Outside London, the place with the highest proportion of children who do not speak English well is Boston in Lincolnshire, which has recently seen a significant influx of Eastern European migrants to work on local farms.

Paul Kenny, the mayor of Boston Borough Council, said: “I am mindful that it can put a strain on resources. About five years ago, our schools were really struggling.

“They are better equipped to deal with these issues now, but I think we’ve still got a long way to go with the issue of trying to make sure that we get more integration, and teaching English as a second language is vital.”

English was the principal language for 92 per cent of people aged three and over living in England and Wales in 2011, the census found.

The majority of those with a different main language spoke English proficiently, leaving 726,000 people with a weaker grasp of it and 138,000 who could not speak it at all.

There were 88 main languages spoken other than English, with Polish the largest group, with 546,000 speakers, of whom 72 per cent also had good English.

People from countries where English was an official language or whose native tongues were Nordic or Germanic were most likely to speak English well.

Carlos Vargas-Silva, a senior researcher at Oxford University’s Migration Observatory, said the findings would help pinpoint which local areas needed more resources to help non-English speakers.
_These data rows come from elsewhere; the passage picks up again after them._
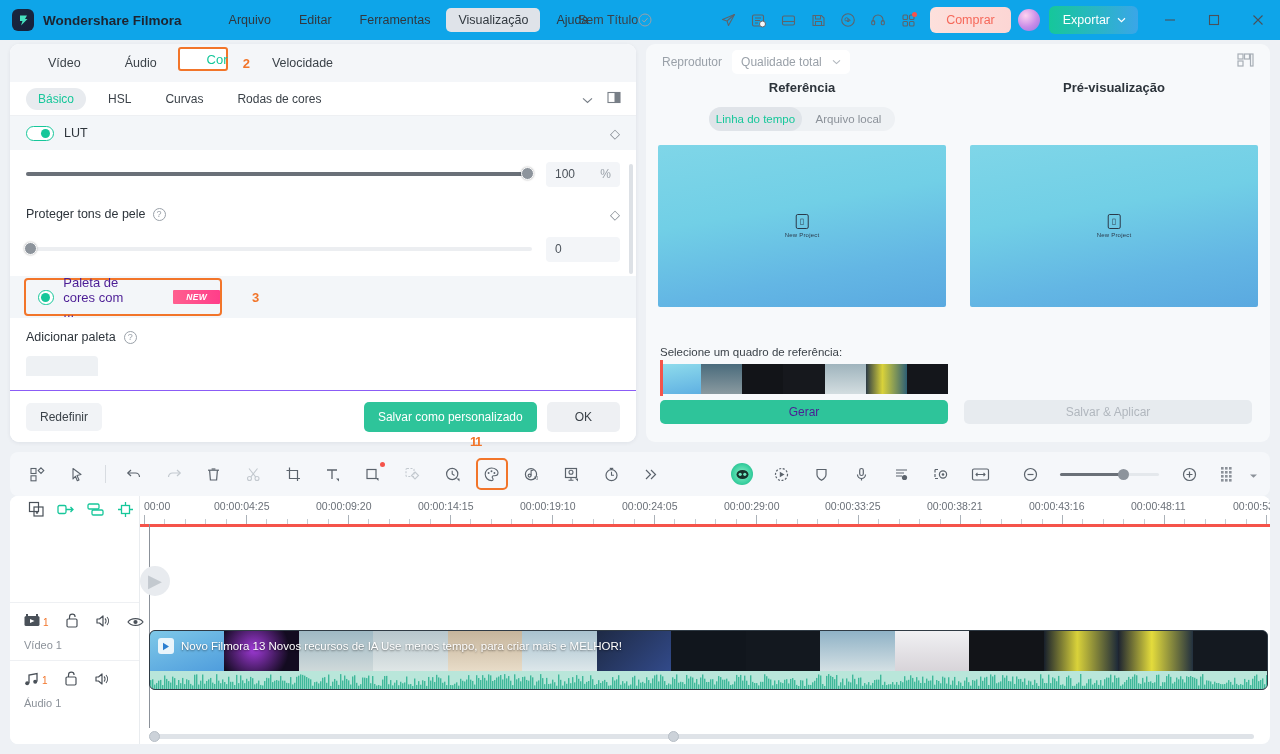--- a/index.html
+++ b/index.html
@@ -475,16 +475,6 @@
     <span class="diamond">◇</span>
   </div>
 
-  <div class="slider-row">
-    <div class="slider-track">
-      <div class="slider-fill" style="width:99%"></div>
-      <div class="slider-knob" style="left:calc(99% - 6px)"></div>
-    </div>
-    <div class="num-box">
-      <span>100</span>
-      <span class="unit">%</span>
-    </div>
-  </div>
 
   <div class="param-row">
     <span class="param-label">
“These people who are less proficient in English with poor health may need more services, although they may not be able to access them easily,” he said.
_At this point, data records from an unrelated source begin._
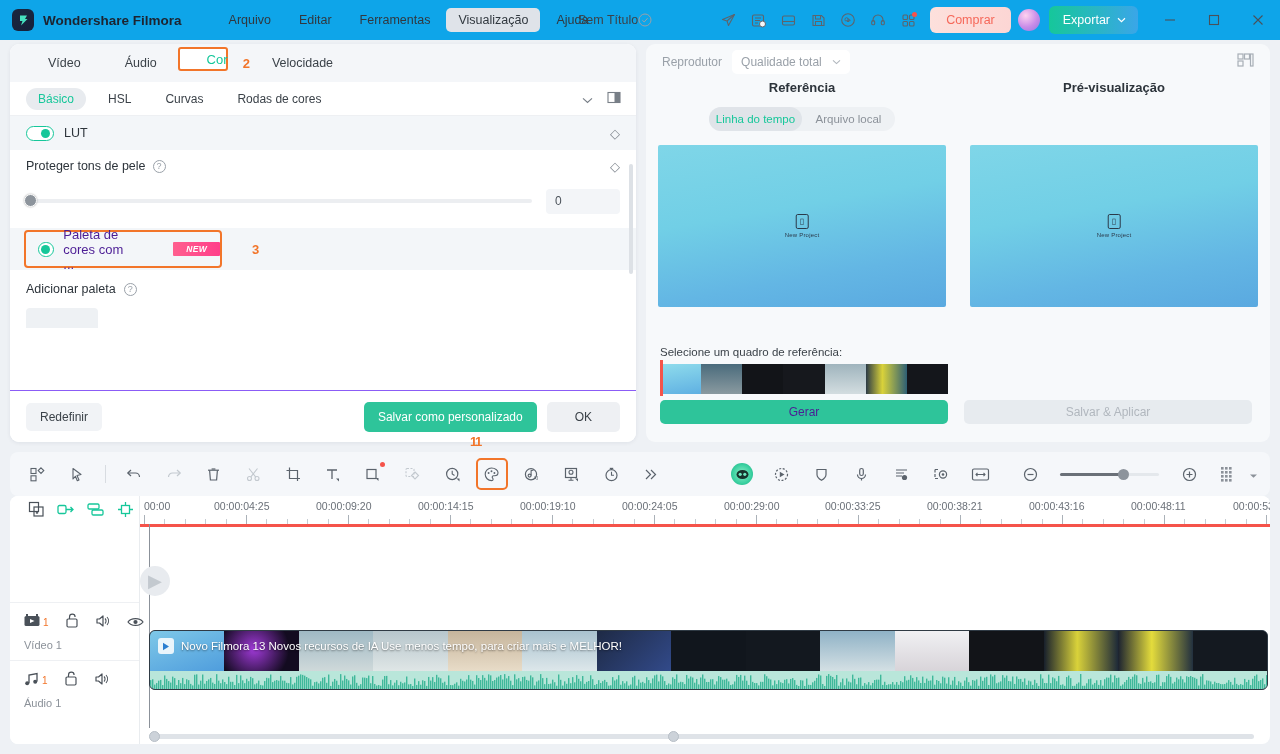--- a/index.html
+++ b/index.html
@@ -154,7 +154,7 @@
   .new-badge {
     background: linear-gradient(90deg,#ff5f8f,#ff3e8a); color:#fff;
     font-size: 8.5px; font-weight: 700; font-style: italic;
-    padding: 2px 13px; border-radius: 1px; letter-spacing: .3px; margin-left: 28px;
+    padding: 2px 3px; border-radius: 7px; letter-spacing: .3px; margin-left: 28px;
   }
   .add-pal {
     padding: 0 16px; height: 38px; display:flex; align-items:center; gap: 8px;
“It is not only about the general level of people who do or don’t speak English, it’s about where these people are.”

Dr Vargas-Silva suggested that some parts of the country were better able to cope with influxes of migrants.

He said: “London is a place with a history of migration. To a certain degree the schools are prepared to deal with this kind of issue.

“It is in places like Boston, which are not used to having migrants, that you are going to have a problem.”

This was the first time that the census had included a section about languages and English proficiency, although questions about Welsh-speaking ability have been featured since 1891.